Gradient는 어떻게 설정할 것인가.
ESI polarity는 무엇을 선택할 것인가.
MS resolution은 얼마로 설정할 것인가.
실제로 수개월 동안 method development에 시간을 투자하는 경우도 흔하다.
하지만 경험이 쌓일수록 연구자들은 조금 다른 사실을 깨닫게 된다.
결과를 가장 크게 바꾸는 요인은 때때로 LC-MS가 아니다.
오히려 분석기가 켜지기도 전에 이미 결과가 달라져 있는 경우가 있다.
바로 샘플 보관(sample storage) 때문이다.
Metabolomics는 본질적으로 매우 불안정한 분자를 다룬다.
Proteomics에서 측정하는 단백질은 비교적 안정적이다.

┄┄┄┄┄┄┄┄┄┄┄┄┄┄┄┄┄┄┄┄

▶ 연습 문제 A
제공된 글에 따르면, 분석기가 켜지기도 전에 결과가 이미 달라져 있는 경우는 무엇 때문인가요?
▶ 연습 문제 B
샘플 보관에 관한 제공된 글에서 "ESI polarity는 무엇을" 대목이 들어 있는 문장으로 시작해 "달라져 있는 경우가 있다." 대목으로 끝나는 부분을 원문대로 출력하세요.
▶ 연습 문제 C
샘플 보관이 metabolomics 분석 결과에 미치는 영향에 관한 글을 마지막 문장 다음부터 이어서 써 주세요.

┄┄┄┄┄┄┄┄┄┄┄┄┄┄┄┄┄┄┄┄

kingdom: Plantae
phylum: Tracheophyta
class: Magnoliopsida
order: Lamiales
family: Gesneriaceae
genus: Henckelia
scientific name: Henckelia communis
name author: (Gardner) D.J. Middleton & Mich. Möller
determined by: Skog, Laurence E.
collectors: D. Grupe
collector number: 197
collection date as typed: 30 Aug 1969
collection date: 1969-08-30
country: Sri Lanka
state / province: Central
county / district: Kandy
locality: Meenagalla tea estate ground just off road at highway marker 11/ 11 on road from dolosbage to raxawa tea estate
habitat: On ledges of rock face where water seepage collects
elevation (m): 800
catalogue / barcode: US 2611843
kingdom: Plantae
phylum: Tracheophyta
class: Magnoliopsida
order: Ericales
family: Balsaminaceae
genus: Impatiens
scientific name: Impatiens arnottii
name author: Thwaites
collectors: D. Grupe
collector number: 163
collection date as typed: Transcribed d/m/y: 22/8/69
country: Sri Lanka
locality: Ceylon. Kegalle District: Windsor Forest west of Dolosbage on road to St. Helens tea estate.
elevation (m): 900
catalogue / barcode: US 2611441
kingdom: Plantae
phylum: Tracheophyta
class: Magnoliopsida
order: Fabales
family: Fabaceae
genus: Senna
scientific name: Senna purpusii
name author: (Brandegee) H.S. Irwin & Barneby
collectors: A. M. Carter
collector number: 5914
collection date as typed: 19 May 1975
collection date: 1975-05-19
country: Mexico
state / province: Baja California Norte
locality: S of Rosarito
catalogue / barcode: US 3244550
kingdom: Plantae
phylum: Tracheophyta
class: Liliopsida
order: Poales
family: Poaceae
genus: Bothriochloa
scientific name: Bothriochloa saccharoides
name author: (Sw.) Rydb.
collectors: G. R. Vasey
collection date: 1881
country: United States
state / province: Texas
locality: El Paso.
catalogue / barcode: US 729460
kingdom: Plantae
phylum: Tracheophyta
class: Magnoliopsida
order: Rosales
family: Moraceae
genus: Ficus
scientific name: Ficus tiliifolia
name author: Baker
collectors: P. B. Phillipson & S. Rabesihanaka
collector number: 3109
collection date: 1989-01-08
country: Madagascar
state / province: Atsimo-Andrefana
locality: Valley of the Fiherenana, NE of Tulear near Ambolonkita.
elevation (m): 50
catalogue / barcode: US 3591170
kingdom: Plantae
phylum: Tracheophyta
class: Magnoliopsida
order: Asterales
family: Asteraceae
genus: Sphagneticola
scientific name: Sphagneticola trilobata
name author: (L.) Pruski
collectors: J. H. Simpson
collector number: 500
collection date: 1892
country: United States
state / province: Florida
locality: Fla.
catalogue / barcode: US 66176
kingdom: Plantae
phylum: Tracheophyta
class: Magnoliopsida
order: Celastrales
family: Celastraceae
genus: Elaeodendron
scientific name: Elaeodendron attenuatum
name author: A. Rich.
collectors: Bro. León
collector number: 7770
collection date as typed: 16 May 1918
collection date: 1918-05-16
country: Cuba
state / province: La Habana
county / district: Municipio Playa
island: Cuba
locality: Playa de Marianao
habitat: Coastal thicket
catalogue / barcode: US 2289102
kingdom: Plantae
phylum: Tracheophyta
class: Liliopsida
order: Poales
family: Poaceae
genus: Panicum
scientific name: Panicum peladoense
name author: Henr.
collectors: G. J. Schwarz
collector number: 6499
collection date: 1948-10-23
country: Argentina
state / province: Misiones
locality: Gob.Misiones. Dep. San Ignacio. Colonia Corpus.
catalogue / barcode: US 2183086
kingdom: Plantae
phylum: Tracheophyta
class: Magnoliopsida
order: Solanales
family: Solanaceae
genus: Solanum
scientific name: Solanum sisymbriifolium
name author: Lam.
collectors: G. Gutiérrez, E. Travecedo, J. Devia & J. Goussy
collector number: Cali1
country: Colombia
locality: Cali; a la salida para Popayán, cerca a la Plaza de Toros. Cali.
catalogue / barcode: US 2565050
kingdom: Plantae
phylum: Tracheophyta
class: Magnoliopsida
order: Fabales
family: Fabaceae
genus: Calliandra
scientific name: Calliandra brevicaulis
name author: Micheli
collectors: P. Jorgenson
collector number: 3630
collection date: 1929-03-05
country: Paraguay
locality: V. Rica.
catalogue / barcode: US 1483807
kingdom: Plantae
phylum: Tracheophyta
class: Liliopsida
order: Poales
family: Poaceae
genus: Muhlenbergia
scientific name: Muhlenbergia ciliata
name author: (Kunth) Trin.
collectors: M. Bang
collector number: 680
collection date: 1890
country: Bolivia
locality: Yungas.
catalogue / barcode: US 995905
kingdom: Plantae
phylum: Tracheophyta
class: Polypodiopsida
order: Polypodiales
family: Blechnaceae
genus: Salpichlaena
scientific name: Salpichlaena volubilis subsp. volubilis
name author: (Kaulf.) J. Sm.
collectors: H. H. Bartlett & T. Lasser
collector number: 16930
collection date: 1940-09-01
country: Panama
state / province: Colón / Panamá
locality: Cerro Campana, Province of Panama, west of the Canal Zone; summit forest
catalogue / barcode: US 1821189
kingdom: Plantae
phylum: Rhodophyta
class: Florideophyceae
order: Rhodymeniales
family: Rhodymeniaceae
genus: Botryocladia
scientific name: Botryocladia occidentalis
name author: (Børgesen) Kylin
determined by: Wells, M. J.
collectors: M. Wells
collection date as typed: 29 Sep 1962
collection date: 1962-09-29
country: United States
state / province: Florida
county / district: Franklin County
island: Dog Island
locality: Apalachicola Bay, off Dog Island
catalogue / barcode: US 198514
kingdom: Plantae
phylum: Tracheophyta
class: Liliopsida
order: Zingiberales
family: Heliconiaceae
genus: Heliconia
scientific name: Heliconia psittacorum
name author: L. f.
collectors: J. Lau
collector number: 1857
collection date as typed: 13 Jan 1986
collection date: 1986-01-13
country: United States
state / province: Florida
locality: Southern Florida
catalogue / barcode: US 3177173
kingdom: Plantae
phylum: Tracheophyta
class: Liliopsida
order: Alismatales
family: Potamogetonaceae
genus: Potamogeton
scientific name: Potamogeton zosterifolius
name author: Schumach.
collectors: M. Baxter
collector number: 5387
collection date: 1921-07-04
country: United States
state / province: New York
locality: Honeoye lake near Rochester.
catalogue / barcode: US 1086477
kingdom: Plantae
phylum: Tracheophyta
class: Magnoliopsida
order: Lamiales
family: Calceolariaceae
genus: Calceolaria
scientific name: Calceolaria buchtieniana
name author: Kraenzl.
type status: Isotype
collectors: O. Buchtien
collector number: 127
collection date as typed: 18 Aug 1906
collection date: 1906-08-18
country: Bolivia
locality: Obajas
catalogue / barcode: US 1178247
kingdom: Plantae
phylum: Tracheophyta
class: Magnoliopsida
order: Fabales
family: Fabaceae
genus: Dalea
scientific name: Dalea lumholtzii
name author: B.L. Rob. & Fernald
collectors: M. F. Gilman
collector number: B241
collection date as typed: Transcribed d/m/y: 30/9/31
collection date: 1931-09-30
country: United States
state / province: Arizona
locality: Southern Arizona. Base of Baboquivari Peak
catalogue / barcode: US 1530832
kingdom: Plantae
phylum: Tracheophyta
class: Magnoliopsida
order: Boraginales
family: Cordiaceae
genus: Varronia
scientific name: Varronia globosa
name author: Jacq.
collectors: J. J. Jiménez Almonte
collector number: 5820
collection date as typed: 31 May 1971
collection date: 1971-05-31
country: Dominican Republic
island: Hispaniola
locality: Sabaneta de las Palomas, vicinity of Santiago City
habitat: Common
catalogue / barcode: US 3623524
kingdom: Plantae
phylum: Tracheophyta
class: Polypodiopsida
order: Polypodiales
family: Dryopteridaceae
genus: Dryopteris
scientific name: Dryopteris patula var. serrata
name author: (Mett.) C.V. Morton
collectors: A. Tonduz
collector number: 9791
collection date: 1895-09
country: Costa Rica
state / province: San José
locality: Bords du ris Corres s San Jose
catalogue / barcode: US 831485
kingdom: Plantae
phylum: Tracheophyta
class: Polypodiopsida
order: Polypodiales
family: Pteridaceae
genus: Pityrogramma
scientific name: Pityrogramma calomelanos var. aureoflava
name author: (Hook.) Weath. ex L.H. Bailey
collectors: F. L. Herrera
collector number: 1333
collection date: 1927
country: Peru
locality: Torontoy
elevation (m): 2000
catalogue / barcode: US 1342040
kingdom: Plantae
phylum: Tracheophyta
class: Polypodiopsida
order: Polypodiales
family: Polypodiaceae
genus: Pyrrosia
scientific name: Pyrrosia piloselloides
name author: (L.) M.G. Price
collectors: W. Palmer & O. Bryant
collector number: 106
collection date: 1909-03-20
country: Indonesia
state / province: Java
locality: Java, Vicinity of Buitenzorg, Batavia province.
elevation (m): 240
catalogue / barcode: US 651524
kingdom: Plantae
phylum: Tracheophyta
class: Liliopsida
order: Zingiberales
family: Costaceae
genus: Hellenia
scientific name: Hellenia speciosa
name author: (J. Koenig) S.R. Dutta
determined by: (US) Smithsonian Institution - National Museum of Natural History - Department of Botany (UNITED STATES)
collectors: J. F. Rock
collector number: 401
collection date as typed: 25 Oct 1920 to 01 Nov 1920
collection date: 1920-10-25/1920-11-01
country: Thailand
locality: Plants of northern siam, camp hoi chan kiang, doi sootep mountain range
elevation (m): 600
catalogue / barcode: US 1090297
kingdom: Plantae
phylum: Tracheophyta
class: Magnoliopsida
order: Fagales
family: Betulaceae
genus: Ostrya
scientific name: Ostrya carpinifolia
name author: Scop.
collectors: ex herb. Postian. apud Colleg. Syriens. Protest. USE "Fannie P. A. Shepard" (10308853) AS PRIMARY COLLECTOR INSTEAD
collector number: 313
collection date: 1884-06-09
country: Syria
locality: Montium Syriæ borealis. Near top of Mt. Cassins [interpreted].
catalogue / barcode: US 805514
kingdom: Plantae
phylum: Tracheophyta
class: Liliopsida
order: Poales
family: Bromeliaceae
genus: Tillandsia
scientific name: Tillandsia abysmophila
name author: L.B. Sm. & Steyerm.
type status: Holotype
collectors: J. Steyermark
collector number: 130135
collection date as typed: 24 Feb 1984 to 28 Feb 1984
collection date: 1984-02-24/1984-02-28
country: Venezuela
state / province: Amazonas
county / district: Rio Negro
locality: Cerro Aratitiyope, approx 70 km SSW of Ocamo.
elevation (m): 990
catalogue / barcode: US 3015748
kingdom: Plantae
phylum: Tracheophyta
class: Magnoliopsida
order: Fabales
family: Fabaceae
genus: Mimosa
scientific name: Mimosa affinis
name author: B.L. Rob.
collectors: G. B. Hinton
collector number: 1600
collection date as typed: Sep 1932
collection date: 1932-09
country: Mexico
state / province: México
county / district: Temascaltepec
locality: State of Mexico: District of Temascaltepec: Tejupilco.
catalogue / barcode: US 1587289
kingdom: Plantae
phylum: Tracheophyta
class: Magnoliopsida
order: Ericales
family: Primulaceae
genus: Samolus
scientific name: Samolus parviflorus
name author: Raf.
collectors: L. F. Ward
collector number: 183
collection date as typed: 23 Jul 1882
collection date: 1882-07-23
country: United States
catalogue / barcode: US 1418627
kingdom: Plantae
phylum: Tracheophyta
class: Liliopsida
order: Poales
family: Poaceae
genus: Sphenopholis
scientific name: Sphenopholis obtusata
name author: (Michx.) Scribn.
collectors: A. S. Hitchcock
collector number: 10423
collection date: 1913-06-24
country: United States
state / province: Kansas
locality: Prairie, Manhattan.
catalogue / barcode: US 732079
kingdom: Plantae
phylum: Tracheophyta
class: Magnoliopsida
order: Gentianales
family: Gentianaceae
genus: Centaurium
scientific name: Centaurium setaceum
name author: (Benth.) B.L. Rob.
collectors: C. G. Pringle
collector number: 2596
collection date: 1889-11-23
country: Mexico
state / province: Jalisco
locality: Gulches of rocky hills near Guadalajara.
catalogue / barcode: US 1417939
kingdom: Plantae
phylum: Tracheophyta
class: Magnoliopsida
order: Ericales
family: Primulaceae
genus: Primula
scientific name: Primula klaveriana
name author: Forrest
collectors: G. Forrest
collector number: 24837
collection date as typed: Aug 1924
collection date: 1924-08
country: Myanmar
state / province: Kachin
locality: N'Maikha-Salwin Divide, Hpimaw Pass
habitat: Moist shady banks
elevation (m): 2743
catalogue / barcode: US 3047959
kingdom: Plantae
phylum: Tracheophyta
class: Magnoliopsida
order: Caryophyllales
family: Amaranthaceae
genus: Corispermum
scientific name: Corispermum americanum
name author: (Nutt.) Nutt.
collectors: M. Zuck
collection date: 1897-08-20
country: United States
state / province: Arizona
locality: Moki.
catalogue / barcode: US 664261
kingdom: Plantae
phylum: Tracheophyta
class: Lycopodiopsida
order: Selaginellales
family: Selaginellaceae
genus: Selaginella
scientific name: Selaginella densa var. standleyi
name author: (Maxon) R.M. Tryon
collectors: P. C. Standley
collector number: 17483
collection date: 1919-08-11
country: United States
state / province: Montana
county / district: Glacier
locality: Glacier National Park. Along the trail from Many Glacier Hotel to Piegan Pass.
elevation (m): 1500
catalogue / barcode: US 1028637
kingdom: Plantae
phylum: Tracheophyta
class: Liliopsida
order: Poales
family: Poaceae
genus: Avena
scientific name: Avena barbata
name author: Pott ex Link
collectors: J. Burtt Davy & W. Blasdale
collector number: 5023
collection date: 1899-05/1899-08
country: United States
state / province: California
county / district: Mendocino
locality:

┄┄┄┄┄┄┄┄┄┄┄┄┄┄┄┄┄┄┄┄

▶ 과제 답변 A
샘플 보관(sample storage) 때문입니다.

▶ 과제 답변 B
ESI polarity는 무엇을 선택할 것인가.
MS resolution은 얼마로 설정할 것인가.
실제로 수개월 동안 method development에 시간을 투자하는 경우도 흔하다.
하지만 경험이 쌓일수록 연구자들은 조금 다른 사실을 깨닫게 된다.
결과를 가장 크게 바꾸는 요인은 때때로 LC-MS가 아니다.
오히려 분석기가 켜지기도 전에 이미 결과가 달라져 있는 경우가 있다.

▶ 과제 답변 C
반면 대사체는 전혀 다르다.
많은 대사체는:
- 수 분 내 변할 수 있고
- 효소 반응에 의해 계속 소모될 수 있으며
- 산화될 수 있고
- 광분해될 수 있고
- 용기 표면에 흡착될 수도 있다
즉 샘플 채취 순간의 상태를 그대로 유지하는 것이 생각보다 매우 어렵다.
이 때문에 실제 Metabolomics 연구에서는 생물학적 차이보다 보관 조건 차이가 더 크게 나타나는 경우도 적지 않다.
1. 채혈 후 실온 방치가 만들어내는 변화
가장 흔한 사례부터 살펴보자.
임상 연구에서 혈액을 채취한다.
채혈 후 바로 원심분리를 해야 하지만 현실은 그렇지 않다.
- 환자가 많다
- 인력이 부족하다
- 운송 시간이 필요하다
이런 이유로 혈액이 실온에 몇 시간 방치되는 경우가 있다.
문제는 이 시간 동안 혈액이 살아 있다는 점이다.
채혈관 안에서도:
- 적혈구
- 백혈구
- 혈소판
은 계속 대사 활동을 수행한다.
그 결과:
Glucose 감소
↓
Lactate 증가
↓
Pyruvate 변화
↓
Amino acid profile 변화
가 발생한다.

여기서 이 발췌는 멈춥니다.